** GIVEN DATA **
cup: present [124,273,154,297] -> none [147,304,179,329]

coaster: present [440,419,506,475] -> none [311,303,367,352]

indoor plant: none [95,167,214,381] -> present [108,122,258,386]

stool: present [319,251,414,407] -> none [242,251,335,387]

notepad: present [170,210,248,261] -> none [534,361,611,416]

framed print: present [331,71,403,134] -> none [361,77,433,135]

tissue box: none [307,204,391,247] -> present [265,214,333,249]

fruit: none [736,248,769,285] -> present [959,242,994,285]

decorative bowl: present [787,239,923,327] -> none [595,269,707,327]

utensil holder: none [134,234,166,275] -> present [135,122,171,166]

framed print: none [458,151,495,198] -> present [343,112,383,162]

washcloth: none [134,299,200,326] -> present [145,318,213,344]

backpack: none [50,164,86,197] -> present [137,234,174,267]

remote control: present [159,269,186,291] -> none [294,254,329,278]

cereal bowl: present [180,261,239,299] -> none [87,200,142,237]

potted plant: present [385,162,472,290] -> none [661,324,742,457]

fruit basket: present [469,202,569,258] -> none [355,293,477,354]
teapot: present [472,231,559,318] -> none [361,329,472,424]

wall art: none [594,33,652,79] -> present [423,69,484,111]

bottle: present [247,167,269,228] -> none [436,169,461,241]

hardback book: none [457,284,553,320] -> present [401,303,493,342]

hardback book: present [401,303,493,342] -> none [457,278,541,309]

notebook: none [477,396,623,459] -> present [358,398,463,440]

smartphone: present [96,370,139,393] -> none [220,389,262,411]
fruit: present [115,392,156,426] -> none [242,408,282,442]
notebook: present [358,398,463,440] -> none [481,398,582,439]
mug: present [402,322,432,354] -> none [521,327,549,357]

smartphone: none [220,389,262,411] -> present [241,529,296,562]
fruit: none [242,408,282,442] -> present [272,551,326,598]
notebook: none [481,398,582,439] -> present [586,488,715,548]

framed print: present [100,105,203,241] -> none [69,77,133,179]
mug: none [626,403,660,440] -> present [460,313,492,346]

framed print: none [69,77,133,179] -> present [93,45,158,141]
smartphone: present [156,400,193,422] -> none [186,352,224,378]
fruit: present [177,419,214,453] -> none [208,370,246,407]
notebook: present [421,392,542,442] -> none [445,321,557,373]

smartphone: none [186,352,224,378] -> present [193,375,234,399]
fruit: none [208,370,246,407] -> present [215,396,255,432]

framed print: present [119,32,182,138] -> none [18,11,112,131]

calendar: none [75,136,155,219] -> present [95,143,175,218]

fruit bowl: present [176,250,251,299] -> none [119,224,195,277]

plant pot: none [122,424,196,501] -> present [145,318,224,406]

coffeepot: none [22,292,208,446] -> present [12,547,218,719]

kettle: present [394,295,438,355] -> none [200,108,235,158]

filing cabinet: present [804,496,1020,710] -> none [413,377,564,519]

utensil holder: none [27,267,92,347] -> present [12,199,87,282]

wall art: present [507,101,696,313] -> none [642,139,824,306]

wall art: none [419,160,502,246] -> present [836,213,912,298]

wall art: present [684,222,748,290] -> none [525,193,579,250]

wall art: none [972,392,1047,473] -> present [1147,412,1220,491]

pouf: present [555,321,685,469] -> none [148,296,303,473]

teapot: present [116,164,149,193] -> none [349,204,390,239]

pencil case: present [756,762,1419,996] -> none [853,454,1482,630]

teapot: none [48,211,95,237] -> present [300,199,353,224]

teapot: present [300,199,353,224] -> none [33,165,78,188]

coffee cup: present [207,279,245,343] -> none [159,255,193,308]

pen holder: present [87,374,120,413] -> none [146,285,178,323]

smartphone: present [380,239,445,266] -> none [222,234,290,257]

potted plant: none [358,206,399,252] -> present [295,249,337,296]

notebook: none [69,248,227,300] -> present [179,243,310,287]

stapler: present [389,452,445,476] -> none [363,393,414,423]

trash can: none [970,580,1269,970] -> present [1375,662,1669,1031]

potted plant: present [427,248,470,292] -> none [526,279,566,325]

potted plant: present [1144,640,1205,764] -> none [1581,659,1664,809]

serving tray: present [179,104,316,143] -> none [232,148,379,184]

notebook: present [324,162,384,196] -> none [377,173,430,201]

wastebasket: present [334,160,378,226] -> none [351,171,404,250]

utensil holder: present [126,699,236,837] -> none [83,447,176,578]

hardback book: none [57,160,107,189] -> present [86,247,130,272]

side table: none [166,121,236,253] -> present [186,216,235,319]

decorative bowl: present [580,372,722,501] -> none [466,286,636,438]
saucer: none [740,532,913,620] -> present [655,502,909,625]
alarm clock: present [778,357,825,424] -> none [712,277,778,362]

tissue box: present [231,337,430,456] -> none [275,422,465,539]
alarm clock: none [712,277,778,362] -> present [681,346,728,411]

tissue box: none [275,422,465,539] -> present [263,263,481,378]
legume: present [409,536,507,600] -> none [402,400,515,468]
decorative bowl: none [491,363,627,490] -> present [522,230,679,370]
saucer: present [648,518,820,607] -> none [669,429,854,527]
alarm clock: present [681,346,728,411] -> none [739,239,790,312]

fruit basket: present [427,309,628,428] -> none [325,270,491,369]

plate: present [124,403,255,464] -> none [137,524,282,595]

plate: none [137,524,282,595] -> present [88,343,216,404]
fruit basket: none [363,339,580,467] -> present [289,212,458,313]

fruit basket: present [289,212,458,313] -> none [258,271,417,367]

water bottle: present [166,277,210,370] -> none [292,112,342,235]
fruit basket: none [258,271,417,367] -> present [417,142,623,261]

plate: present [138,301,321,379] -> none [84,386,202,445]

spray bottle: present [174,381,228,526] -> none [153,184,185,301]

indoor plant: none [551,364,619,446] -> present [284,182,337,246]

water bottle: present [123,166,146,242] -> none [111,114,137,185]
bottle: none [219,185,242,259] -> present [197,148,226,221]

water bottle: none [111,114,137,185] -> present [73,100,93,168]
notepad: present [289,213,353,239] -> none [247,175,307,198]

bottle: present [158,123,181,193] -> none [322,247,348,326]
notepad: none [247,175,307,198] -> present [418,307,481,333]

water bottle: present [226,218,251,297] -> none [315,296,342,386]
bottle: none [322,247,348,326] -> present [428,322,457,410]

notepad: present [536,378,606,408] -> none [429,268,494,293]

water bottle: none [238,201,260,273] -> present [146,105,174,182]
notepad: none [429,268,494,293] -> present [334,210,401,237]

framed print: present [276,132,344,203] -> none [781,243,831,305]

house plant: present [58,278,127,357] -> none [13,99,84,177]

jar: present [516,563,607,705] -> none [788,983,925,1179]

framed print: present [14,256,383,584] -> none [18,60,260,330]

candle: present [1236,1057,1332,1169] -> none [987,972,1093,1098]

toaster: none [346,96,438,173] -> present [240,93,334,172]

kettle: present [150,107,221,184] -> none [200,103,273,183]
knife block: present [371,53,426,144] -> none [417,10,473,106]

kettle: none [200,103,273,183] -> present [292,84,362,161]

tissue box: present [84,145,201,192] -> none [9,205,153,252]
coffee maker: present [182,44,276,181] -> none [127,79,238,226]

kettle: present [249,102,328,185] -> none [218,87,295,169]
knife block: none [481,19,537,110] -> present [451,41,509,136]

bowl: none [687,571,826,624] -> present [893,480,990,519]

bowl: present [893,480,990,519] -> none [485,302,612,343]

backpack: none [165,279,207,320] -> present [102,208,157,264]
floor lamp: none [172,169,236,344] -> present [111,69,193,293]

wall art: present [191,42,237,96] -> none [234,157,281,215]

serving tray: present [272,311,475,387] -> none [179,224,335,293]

** WORK ORDER **
Each entry shown above should be transcribed exactly as written.

** ANSWER TO THIS EXERCISE **
cup: present [124,273,154,297] -> none [147,304,179,329]

coaster: present [440,419,506,475] -> none [311,303,367,352]

indoor plant: none [95,167,214,381] -> present [108,122,258,386]

stool: present [319,251,414,407] -> none [242,251,335,387]

notepad: present [170,210,248,261] -> none [534,361,611,416]

framed print: present [331,71,403,134] -> none [361,77,433,135]

tissue box: none [307,204,391,247] -> present [265,214,333,249]

fruit: none [736,248,769,285] -> present [959,242,994,285]

decorative bowl: present [787,239,923,327] -> none [595,269,707,327]

utensil holder: none [134,234,166,275] -> present [135,122,171,166]

framed print: none [458,151,495,198] -> present [343,112,383,162]

washcloth: none [134,299,200,326] -> present [145,318,213,344]

backpack: none [50,164,86,197] -> present [137,234,174,267]

remote control: present [159,269,186,291] -> none [294,254,329,278]

cereal bowl: present [180,261,239,299] -> none [87,200,142,237]

potted plant: present [385,162,472,290] -> none [661,324,742,457]

fruit basket: present [469,202,569,258] -> none [355,293,477,354]
teapot: present [472,231,559,318] -> none [361,329,472,424]

wall art: none [594,33,652,79] -> present [423,69,484,111]

bottle: present [247,167,269,228] -> none [436,169,461,241]

hardback book: none [457,284,553,320] -> present [401,303,493,342]

hardback book: present [401,303,493,342] -> none [457,278,541,309]

notebook: none [477,396,623,459] -> present [358,398,463,440]

smartphone: present [96,370,139,393] -> none [220,389,262,411]
fruit: present [115,392,156,426] -> none [242,408,282,442]
notebook: present [358,398,463,440] -> none [481,398,582,439]
mug: present [402,322,432,354] -> none [521,327,549,357]

smartphone: none [220,389,262,411] -> present [241,529,296,562]
fruit: none [242,408,282,442] -> present [272,551,326,598]
notebook: none [481,398,582,439] -> present [586,488,715,548]

framed print: present [100,105,203,241] -> none [69,77,133,179]
mug: none [626,403,660,440] -> present [460,313,492,346]

framed print: none [69,77,133,179] -> present [93,45,158,141]
smartphone: present [156,400,193,422] -> none [186,352,224,378]
fruit: present [177,419,214,453] -> none [208,370,246,407]
notebook: present [421,392,542,442] -> none [445,321,557,373]

smartphone: none [186,352,224,378] -> present [193,375,234,399]
fruit: none [208,370,246,407] -> present [215,396,255,432]

framed print: present [119,32,182,138] -> none [18,11,112,131]

calendar: none [75,136,155,219] -> present [95,143,175,218]

fruit bowl: present [176,250,251,299] -> none [119,224,195,277]

plant pot: none [122,424,196,501] -> present [145,318,224,406]

coffeepot: none [22,292,208,446] -> present [12,547,218,719]

kettle: present [394,295,438,355] -> none [200,108,235,158]

filing cabinet: present [804,496,1020,710] -> none [413,377,564,519]

utensil holder: none [27,267,92,347] -> present [12,199,87,282]

wall art: present [507,101,696,313] -> none [642,139,824,306]

wall art: none [419,160,502,246] -> present [836,213,912,298]

wall art: present [684,222,748,290] -> none [525,193,579,250]

wall art: none [972,392,1047,473] -> present [1147,412,1220,491]

pouf: present [555,321,685,469] -> none [148,296,303,473]

teapot: present [116,164,149,193] -> none [349,204,390,239]

pencil case: present [756,762,1419,996] -> none [853,454,1482,630]

teapot: none [48,211,95,237] -> present [300,199,353,224]

teapot: present [300,199,353,224] -> none [33,165,78,188]

coffee cup: present [207,279,245,343] -> none [159,255,193,308]

pen holder: present [87,374,120,413] -> none [146,285,178,323]

smartphone: present [380,239,445,266] -> none [222,234,290,257]

potted plant: none [358,206,399,252] -> present [295,249,337,296]

notebook: none [69,248,227,300] -> present [179,243,310,287]

stapler: present [389,452,445,476] -> none [363,393,414,423]

trash can: none [970,580,1269,970] -> present [1375,662,1669,1031]

potted plant: present [427,248,470,292] -> none [526,279,566,325]

potted plant: present [1144,640,1205,764] -> none [1581,659,1664,809]

serving tray: present [179,104,316,143] -> none [232,148,379,184]

notebook: present [324,162,384,196] -> none [377,173,430,201]

wastebasket: present [334,160,378,226] -> none [351,171,404,250]

utensil holder: present [126,699,236,837] -> none [83,447,176,578]

hardback book: none [57,160,107,189] -> present [86,247,130,272]

side table: none [166,121,236,253] -> present [186,216,235,319]

decorative bowl: present [580,372,722,501] -> none [466,286,636,438]
saucer: none [740,532,913,620] -> present [655,502,909,625]
alarm clock: present [778,357,825,424] -> none [712,277,778,362]

tissue box: present [231,337,430,456] -> none [275,422,465,539]
alarm clock: none [712,277,778,362] -> present [681,346,728,411]

tissue box: none [275,422,465,539] -> present [263,263,481,378]
legume: present [409,536,507,600] -> none [402,400,515,468]
decorative bowl: none [491,363,627,490] -> present [522,230,679,370]
saucer: present [648,518,820,607] -> none [669,429,854,527]
alarm clock: present [681,346,728,411] -> none [739,239,790,312]

fruit basket: present [427,309,628,428] -> none [325,270,491,369]

plate: present [124,403,255,464] -> none [137,524,282,595]

plate: none [137,524,282,595] -> present [88,343,216,404]
fruit basket: none [363,339,580,467] -> present [289,212,458,313]

fruit basket: present [289,212,458,313] -> none [258,271,417,367]

water bottle: present [166,277,210,370] -> none [292,112,342,235]
fruit basket: none [258,271,417,367] -> present [417,142,623,261]

plate: present [138,301,321,379] -> none [84,386,202,445]

spray bottle: present [174,381,228,526] -> none [153,184,185,301]

indoor plant: none [551,364,619,446] -> present [284,182,337,246]

water bottle: present [123,166,146,242] -> none [111,114,137,185]
bottle: none [219,185,242,259] -> present [197,148,226,221]

water bottle: none [111,114,137,185] -> present [73,100,93,168]
notepad: present [289,213,353,239] -> none [247,175,307,198]

bottle: present [158,123,181,193] -> none [322,247,348,326]
notepad: none [247,175,307,198] -> present [418,307,481,333]

water bottle: present [226,218,251,297] -> none [315,296,342,386]
bottle: none [322,247,348,326] -> present [428,322,457,410]

notepad: present [536,378,606,408] -> none [429,268,494,293]

water bottle: none [238,201,260,273] -> present [146,105,174,182]
notepad: none [429,268,494,293] -> present [334,210,401,237]

framed print: present [276,132,344,203] -> none [781,243,831,305]

house plant: present [58,278,127,357] -> none [13,99,84,177]

jar: present [516,563,607,705] -> none [788,983,925,1179]

framed print: present [14,256,383,584] -> none [18,60,260,330]

candle: present [1236,1057,1332,1169] -> none [987,972,1093,1098]

toaster: none [346,96,438,173] -> present [240,93,334,172]

kettle: present [150,107,221,184] -> none [200,103,273,183]
knife block: present [371,53,426,144] -> none [417,10,473,106]

kettle: none [200,103,273,183] -> present [292,84,362,161]

tissue box: present [84,145,201,192] -> none [9,205,153,252]
coffee maker: present [182,44,276,181] -> none [127,79,238,226]

kettle: present [249,102,328,185] -> none [218,87,295,169]
knife block: none [481,19,537,110] -> present [451,41,509,136]

bowl: none [687,571,826,624] -> present [893,480,990,519]

bowl: present [893,480,990,519] -> none [485,302,612,343]

backpack: none [165,279,207,320] -> present [102,208,157,264]
floor lamp: none [172,169,236,344] -> present [111,69,193,293]

wall art: present [191,42,237,96] -> none [234,157,281,215]

serving tray: present [272,311,475,387] -> none [179,224,335,293]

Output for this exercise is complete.